"I'm disappointed," Waldron said. "Working with her, I know her to be a person of good faith. However, I also know that she is surrounded by what the Bible says is men of lesser sorts." According to Waldron, who first made his allegations on Christian Newswire, Bachmann Finance Chairman James Pollack is the one dealing with the unpaid staffers. Pollack has not yet returned a request for comment.
But Eric Woolson, who managed Bachmann's Iowa campaign, says staffers were paid in full and that no one expected to be paid for the entire month of January. (Bachmann left the race on Jan. 10.)
"I can tell you from firsthand experience that there is absolutely no connection between the investigation that Peter referenced and payment to staff," Woolson said. "I personally provided more information to the local investigator than anyone and I was paid by the campaign with full knowledge that I had done so."
Waldron is no stranger to controversy; the longtime Republican operative was arrested in Uganda in 2006 and spent over a month in prison.
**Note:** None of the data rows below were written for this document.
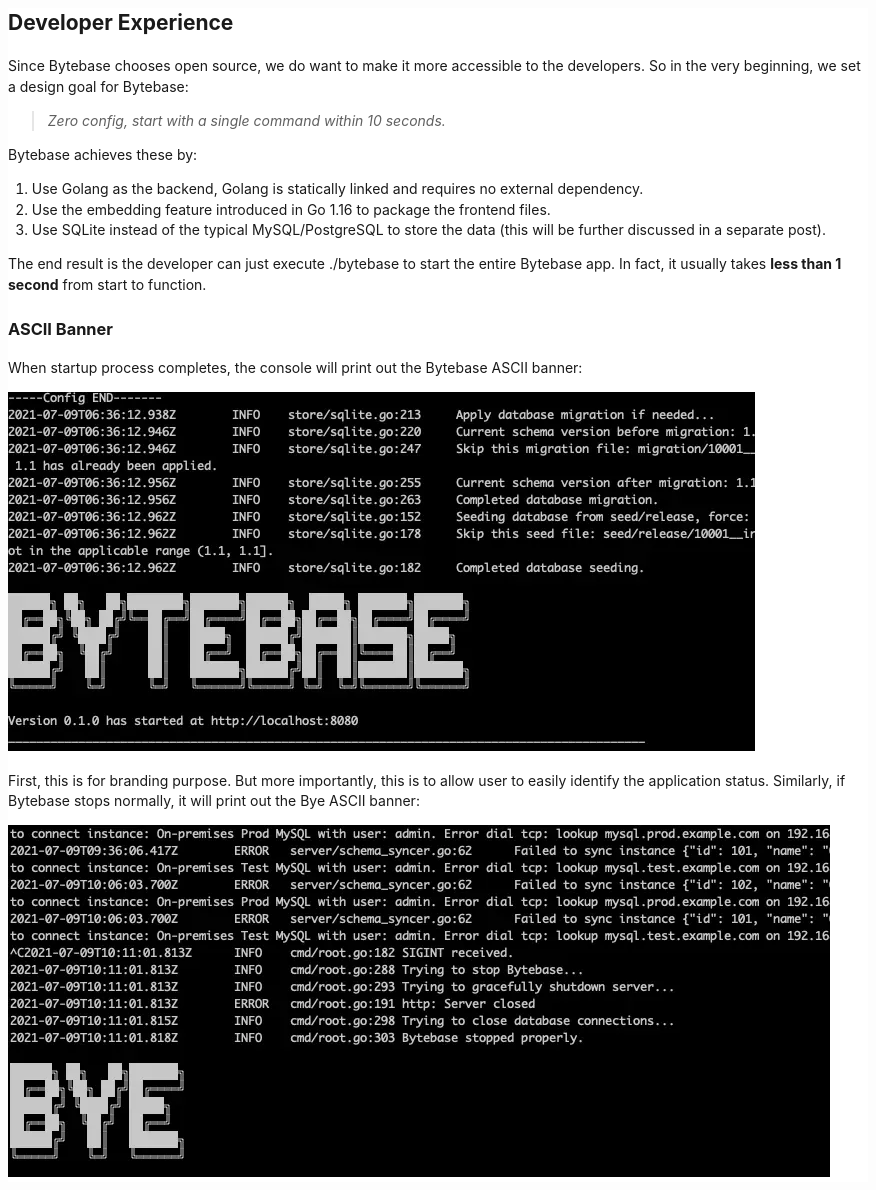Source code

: ## **Developer Experience**

Since Bytebase chooses open source, we do want to make it more accessible to the developers. So in the very beginning, we set a design goal for Bytebase:

> _Zero config, start with a single command within 10 seconds._

Bytebase achieves these by:

1. Use Golang as the backend, Golang is statically linked and requires no external dependency.
2. Use the embedding feature introduced in Go 1.16 to package the frontend files.
3. Use SQLite instead of the typical MySQL/PostgreSQL to store the data (this will be further discussed in a separate post).

The end result is the developer can just execute ./bytebase to start the entire Bytebase app. In fact, it usually takes **less than 1 second** from start to function.

### ASCII Banner

When startup process completes, the console will print out the Bytebase ASCII banner:

![_](/static/blog-changelog-assets/2021/09/BannerHello.webp)

First, this is for branding purpose. But more importantly, this is to allow user to easily identify the application status. Similarly, if Bytebase stops normally, it will print out the Bye ASCII banner:

![_](/static/blog-changelog-assets/2021/09/BannerBye.webp)
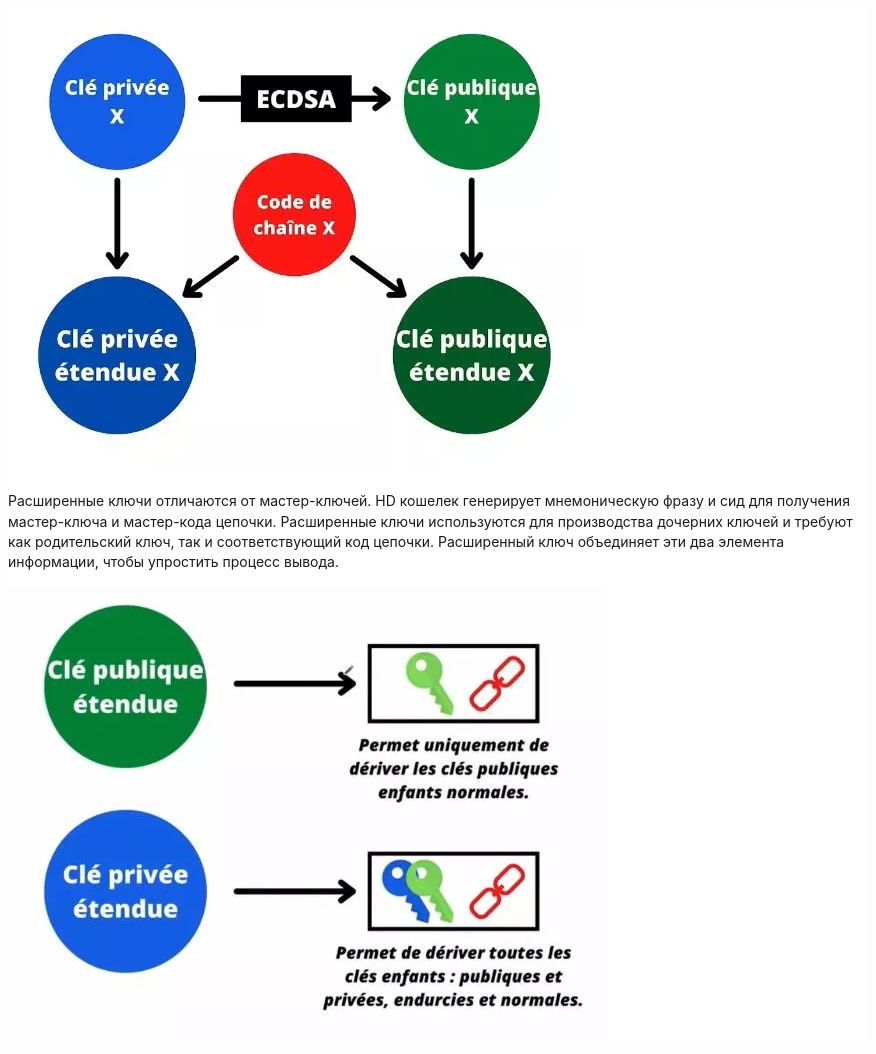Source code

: ![image](assets/image/section4/3.webp)

Расширенные ключи отличаются от мастер-ключей. HD кошелек генерирует мнемоническую фразу и сид для получения мастер-ключа и мастер-кода цепочки. Расширенные ключи используются для производства дочерних ключей и требуют как родительский ключ, так и соответствующий код цепочки. Расширенный ключ объединяет эти два элемента информации, чтобы упростить процесс вывода.

![image](assets/image/section4/4.webp)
Barb Heki, a former Bachmann staffer from Iowa, is suing the congresswoman and former senior aides over the misappropriation of a list of Iowa homeschoolers by the campaign. Heki, a Network of Iowa Christian Home Educators board member, alleges that Bachmann staff stole the list off her computer and then blamed her when the misuse went public. She also filed a criminal complaint in September.
Bachmann ended her presidential campaign in with $1 million in debt. But she paid off most of that debt by the end of the year with money from her congressional re-election campaign.